## Start Dataset records
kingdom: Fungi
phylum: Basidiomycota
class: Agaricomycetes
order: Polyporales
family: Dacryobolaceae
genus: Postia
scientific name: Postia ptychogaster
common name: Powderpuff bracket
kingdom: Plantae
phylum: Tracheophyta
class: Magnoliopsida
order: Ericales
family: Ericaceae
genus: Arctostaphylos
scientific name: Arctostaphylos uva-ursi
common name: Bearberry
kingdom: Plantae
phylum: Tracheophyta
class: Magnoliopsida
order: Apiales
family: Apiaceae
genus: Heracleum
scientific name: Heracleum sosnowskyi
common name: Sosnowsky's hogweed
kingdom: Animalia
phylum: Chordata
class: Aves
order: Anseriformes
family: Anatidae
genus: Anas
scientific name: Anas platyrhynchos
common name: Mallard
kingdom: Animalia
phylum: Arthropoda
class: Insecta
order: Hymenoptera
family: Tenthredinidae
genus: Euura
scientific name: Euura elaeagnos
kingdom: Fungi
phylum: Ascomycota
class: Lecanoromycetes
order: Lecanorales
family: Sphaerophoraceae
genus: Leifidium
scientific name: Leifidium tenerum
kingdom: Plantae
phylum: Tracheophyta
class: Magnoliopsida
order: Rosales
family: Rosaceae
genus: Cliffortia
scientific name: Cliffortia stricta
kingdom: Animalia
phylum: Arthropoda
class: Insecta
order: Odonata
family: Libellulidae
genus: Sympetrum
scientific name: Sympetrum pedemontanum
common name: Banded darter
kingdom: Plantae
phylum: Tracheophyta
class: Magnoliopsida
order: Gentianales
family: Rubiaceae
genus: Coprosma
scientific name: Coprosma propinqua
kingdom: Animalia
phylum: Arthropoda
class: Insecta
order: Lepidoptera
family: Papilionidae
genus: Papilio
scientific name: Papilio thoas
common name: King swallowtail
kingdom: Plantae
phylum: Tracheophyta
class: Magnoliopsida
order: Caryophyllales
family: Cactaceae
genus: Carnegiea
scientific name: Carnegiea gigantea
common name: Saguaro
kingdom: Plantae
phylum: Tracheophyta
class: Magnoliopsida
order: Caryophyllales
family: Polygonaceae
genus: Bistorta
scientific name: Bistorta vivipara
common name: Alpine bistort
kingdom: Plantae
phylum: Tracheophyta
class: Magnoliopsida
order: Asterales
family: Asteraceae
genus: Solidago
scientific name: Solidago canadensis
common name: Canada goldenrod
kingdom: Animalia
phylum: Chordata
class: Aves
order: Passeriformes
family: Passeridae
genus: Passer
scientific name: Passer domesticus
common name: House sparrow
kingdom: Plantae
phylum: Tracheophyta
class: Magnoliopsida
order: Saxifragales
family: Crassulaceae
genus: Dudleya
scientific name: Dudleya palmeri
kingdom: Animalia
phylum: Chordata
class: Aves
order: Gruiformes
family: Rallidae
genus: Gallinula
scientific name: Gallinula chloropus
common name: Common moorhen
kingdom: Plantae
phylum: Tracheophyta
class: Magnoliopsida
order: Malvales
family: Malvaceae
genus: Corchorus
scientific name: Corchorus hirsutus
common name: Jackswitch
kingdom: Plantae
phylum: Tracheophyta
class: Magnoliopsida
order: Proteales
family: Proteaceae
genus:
## End Dataset records
▶ **Problem details**
Reproduce every line of the items above word for word, in the same order.

▶ **The output**
kingdom: Fungi
phylum: Basidiomycota
class: Agaricomycetes
order: Polyporales
family: Dacryobolaceae
genus: Postia
scientific name: Postia ptychogaster
common name: Powderpuff bracket
kingdom: Plantae
phylum: Tracheophyta
class: Magnoliopsida
order: Ericales
family: Ericaceae
genus: Arctostaphylos
scientific name: Arctostaphylos uva-ursi
common name: Bearberry
kingdom: Plantae
phylum: Tracheophyta
class: Magnoliopsida
order: Apiales
family: Apiaceae
genus: Heracleum
scientific name: Heracleum sosnowskyi
common name: Sosnowsky's hogweed
kingdom: Animalia
phylum: Chordata
class: Aves
order: Anseriformes
family: Anatidae
genus: Anas
scientific name: Anas platyrhynchos
common name: Mallard
kingdom: Animalia
phylum: Arthropoda
class: Insecta
order: Hymenoptera
family: Tenthredinidae
genus: Euura
scientific name: Euura elaeagnos
kingdom: Fungi
phylum: Ascomycota
class: Lecanoromycetes
order: Lecanorales
family: Sphaerophoraceae
genus: Leifidium
scientific name: Leifidium tenerum
kingdom: Plantae
phylum: Tracheophyta
class: Magnoliopsida
order: Rosales
family: Rosaceae
genus: Cliffortia
scientific name: Cliffortia stricta
kingdom: Animalia
phylum: Arthropoda
class: Insecta
order: Odonata
family: Libellulidae
genus: Sympetrum
scientific name: Sympetrum pedemontanum
common name: Banded darter
kingdom: Plantae
phylum: Tracheophyta
class: Magnoliopsida
order: Gentianales
family: Rubiaceae
genus: Coprosma
scientific name: Coprosma propinqua
kingdom: Animalia
phylum: Arthropoda
class: Insecta
order: Lepidoptera
family: Papilionidae
genus: Papilio
scientific name: Papilio thoas
common name: King swallowtail
kingdom: Plantae
phylum: Tracheophyta
class: Magnoliopsida
order: Caryophyllales
family: Cactaceae
genus: Carnegiea
scientific name: Carnegiea gigantea
common name: Saguaro
kingdom: Plantae
phylum: Tracheophyta
class: Magnoliopsida
order: Caryophyllales
family: Polygonaceae
genus: Bistorta
scientific name: Bistorta vivipara
common name: Alpine bistort
kingdom: Plantae
phylum: Tracheophyta
class: Magnoliopsida
order: Asterales
family: Asteraceae
genus: Solidago
scientific name: Solidago canadensis
common name: Canada goldenrod
kingdom: Animalia
phylum: Chordata
class: Aves
order: Passeriformes
family: Passeridae
genus: Passer
scientific name: Passer domesticus
common name: House sparrow
kingdom: Plantae
phylum: Tracheophyta
class: Magnoliopsida
order: Saxifragales
family: Crassulaceae
genus: Dudleya
scientific name: Dudleya palmeri
kingdom: Animalia
phylum: Chordata
class: Aves
order: Gruiformes
family: Rallidae
genus: Gallinula
scientific name: Gallinula chloropus
common name: Common moorhen
kingdom: Plantae
phylum: Tracheophyta
class: Magnoliopsida
order: Malvales
family: Malvaceae
genus: Corchorus
scientific name: Corchorus hirsutus
common name: Jackswitch
kingdom: Plantae
phylum: Tracheophyta
class: Magnoliopsida
order: Proteales
family: Proteaceae
genus:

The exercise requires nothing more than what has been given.